* What the exercise asks
In the column below about violence against women, who wrote the Jamaica Observer opinion piece that it quotes?

I wish the leaders of the nation would spend as much time talking about and fighting over women as they have spent on the Amaila Falls project. It would be so refreshing to see one of the national political parties decide to take on the constant murder of women as a pet project for a change.

The number of women who have been murdered in the past few weeks would amount to an epidemic if it were a medical issue, but because it’s just women being murdered, it seems there is no need to panic. During the same time period the government fought tooth and nail to keep the Amaila Falls project alive, women were dying in the most atrocious ways.

An August 25 opinion piece by Ricky Singh in the Jamaica Observer, titled, “Epidemic of Domestic Violence and Rape,” hit the nail on the head concerning this issue. It said, “Leaders and ministers of government are always issuing rhetorical denunciations and pledges to expedite action to deal more effectively with these vicious crimes. But, alas, there is yet to be any creative strategy, at a regional level, to counter the scourge of domestic violence against women and the rape of teenage and even younger children in their homes, on their way to or from school, or just anywhere the depraved among us choose to commit their dastardly crimes.”

20130831stellaViolence against women is an issue that must be engaged from deep inside the community and while it is noted that the government is going into the communities to address this problem from the root, women continue to die at an alarming rate. The government needs the help of the people to see any type of marked improvement.

However, as is very clear from the Trafficking In Persons (TIP) situation, the government tends to shy away from those who are making inroads into helping women. This is a sad situation that is based in insecurity rather than being based on what is best for the citizens. I have had numerous people over the years come to me to say they offered their professional assistance to government to address violence against women and the government either flat out rejected them or just gave them the brush off.

A good leader knows how to put ego aside and take the advice and help of others to make sure the people are being served in the best possible way. In other words, the government’s ego is not more important than the lives of the nation’s women.

I am not sure the current government leaders comprehend just how petty and juvenile they appear when they turn away the help of others when it is clear they are in over their heads. Even worse, to target those who are actually helping women, well that is just sheer madness.

It is as if they think no one else is watching their puerile behaviour–or they just do not care how they look to the nation and those watching from the international community. The brazenness of the Simona Broomes fiasco seems to imply the latter.

I have heard time and again that some government leaders are vindictive. I have seen it with my own eyes and witnessed it with friends and colleagues. Vindictive traits are born from insecurity. Sadly, it seems what began as a deep-seated personal issue of one leader has now become the mode of operation for a whole party.

My plea–my hope–is that on the issue of violence against women, all insecurity, vindictiveness and ego can be buried deep so the leaders can find a way to work with others who want to help women. There are groups and individuals begging to help the government keep women safe.

* Entries provided
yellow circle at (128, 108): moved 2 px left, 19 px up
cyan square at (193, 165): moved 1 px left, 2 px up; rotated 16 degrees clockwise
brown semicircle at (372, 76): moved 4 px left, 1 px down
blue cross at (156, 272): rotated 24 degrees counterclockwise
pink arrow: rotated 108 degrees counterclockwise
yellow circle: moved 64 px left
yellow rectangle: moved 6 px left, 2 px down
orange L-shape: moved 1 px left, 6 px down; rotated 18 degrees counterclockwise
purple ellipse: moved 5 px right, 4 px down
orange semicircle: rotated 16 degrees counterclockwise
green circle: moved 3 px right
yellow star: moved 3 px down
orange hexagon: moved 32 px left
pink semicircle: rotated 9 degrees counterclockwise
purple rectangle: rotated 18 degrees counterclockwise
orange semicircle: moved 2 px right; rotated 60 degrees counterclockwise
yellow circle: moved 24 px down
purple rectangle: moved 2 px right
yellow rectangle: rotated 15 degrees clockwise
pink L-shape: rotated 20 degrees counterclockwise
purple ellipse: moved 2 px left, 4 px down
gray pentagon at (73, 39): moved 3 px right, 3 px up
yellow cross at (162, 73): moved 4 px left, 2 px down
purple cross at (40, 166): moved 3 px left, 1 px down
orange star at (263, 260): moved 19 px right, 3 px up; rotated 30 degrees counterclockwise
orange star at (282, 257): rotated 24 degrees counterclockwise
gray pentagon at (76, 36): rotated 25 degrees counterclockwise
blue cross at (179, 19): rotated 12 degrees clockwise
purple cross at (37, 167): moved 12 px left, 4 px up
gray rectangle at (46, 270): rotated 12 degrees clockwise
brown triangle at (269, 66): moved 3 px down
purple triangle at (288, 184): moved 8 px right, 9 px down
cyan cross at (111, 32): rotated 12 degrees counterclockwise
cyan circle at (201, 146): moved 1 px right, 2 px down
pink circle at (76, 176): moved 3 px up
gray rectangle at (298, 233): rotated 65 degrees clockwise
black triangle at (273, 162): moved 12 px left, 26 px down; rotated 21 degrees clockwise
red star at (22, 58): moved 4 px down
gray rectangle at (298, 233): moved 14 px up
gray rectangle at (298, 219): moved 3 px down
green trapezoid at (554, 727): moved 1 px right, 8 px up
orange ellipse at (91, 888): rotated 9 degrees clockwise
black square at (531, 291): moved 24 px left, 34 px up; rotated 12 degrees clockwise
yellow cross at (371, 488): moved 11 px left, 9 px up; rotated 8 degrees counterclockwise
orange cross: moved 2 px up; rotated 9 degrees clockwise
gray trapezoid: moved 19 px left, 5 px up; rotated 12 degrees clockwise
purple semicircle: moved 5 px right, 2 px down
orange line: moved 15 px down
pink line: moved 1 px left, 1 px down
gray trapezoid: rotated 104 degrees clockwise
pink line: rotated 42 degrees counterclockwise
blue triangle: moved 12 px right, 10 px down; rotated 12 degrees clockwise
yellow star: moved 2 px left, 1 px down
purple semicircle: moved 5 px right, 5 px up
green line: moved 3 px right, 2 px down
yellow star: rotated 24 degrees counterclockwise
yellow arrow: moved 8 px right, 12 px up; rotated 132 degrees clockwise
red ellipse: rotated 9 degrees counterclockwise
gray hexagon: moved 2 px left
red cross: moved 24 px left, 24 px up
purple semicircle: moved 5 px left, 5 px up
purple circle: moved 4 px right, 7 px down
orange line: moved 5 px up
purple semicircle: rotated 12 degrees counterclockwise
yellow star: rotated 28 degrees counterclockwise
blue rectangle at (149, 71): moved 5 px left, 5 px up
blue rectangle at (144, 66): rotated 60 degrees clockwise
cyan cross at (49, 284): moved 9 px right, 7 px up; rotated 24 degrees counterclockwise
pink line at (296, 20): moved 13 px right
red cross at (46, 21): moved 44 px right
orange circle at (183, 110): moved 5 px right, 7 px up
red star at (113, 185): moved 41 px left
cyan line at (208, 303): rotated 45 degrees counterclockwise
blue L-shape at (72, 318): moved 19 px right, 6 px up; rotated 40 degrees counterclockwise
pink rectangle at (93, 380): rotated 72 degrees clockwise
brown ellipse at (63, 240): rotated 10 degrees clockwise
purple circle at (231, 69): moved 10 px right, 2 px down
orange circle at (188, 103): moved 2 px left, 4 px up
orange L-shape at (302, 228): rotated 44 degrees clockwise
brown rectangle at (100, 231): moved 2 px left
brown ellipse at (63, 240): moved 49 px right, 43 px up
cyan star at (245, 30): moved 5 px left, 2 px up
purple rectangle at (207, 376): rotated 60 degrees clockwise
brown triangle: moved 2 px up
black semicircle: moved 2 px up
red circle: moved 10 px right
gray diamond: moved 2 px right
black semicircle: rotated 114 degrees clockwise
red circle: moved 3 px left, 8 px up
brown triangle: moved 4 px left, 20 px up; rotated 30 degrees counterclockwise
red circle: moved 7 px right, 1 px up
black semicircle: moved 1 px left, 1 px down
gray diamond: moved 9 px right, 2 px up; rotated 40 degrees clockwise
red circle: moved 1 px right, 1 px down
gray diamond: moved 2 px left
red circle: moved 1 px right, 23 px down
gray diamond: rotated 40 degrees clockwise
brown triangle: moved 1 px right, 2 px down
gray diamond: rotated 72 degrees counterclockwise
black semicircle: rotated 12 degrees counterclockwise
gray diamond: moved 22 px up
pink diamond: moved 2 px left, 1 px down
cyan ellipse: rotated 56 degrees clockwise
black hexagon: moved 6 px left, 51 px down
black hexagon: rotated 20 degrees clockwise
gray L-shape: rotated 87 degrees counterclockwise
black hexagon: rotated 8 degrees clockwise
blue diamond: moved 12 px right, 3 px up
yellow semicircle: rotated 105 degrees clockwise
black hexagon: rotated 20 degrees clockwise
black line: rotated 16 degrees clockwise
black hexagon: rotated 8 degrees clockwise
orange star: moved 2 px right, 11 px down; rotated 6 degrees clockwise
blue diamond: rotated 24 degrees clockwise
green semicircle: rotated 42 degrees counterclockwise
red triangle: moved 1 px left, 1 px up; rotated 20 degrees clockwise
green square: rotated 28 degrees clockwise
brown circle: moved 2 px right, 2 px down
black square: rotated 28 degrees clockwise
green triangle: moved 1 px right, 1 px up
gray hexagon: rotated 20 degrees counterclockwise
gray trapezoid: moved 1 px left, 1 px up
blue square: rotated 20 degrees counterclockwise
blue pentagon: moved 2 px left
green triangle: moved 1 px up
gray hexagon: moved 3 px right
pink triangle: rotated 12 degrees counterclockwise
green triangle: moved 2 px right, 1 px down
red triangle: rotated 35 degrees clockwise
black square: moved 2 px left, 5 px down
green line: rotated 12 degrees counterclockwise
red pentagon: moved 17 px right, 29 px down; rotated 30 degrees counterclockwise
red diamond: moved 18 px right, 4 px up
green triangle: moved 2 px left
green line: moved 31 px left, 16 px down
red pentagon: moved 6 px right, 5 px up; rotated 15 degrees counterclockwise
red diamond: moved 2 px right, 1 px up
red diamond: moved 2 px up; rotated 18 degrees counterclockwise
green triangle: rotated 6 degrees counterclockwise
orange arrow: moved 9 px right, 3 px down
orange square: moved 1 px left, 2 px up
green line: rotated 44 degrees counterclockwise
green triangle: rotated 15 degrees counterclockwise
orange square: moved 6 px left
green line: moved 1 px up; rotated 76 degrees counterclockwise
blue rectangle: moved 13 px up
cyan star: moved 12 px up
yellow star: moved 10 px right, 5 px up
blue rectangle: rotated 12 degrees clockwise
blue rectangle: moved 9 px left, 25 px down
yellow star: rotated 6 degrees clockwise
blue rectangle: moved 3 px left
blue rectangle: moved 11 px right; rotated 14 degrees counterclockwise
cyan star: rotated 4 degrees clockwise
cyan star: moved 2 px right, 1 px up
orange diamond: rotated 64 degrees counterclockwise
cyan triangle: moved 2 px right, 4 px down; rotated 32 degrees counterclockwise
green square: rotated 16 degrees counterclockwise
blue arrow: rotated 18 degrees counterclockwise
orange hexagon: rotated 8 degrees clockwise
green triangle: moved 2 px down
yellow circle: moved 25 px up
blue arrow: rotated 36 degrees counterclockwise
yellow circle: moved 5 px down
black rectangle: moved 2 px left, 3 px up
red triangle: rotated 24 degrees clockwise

* Solution
Ricky Singh